• [Directive]: Which lines in the items below contain the string "Современник" with the same capitalization? Copy out each of those lines; a match in different case doesn't count.

-- Dataset follows --

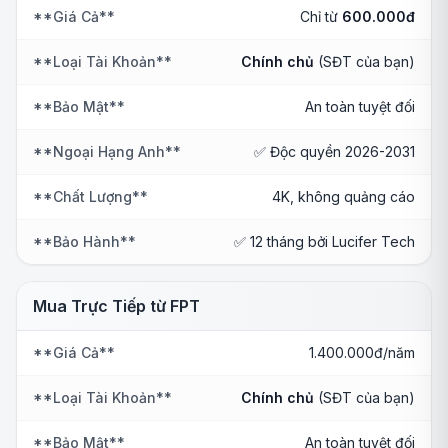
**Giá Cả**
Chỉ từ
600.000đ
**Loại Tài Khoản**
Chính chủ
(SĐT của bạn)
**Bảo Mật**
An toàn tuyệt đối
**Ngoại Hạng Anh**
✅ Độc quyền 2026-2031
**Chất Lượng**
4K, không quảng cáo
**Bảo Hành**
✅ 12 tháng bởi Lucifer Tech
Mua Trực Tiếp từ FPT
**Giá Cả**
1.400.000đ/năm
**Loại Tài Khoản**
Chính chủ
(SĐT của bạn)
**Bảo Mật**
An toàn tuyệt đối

-- Dataset concluded --
-- Dataset follows --

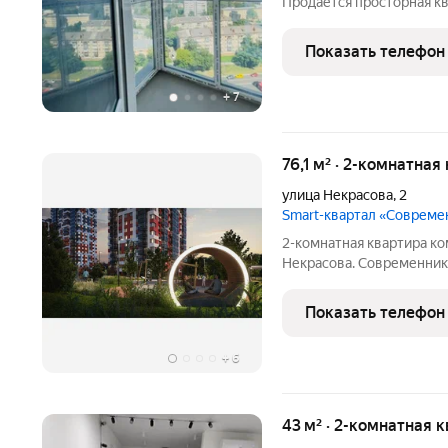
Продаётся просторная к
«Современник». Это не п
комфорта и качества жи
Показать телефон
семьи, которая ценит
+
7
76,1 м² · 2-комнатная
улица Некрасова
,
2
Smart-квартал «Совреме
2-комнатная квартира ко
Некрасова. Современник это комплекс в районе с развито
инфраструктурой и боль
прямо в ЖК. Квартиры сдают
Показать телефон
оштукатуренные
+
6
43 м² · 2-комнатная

-- Dataset concluded --

• [Result]:
«Современник». Это не п
Некрасова. Современник это комплекс в районе с развито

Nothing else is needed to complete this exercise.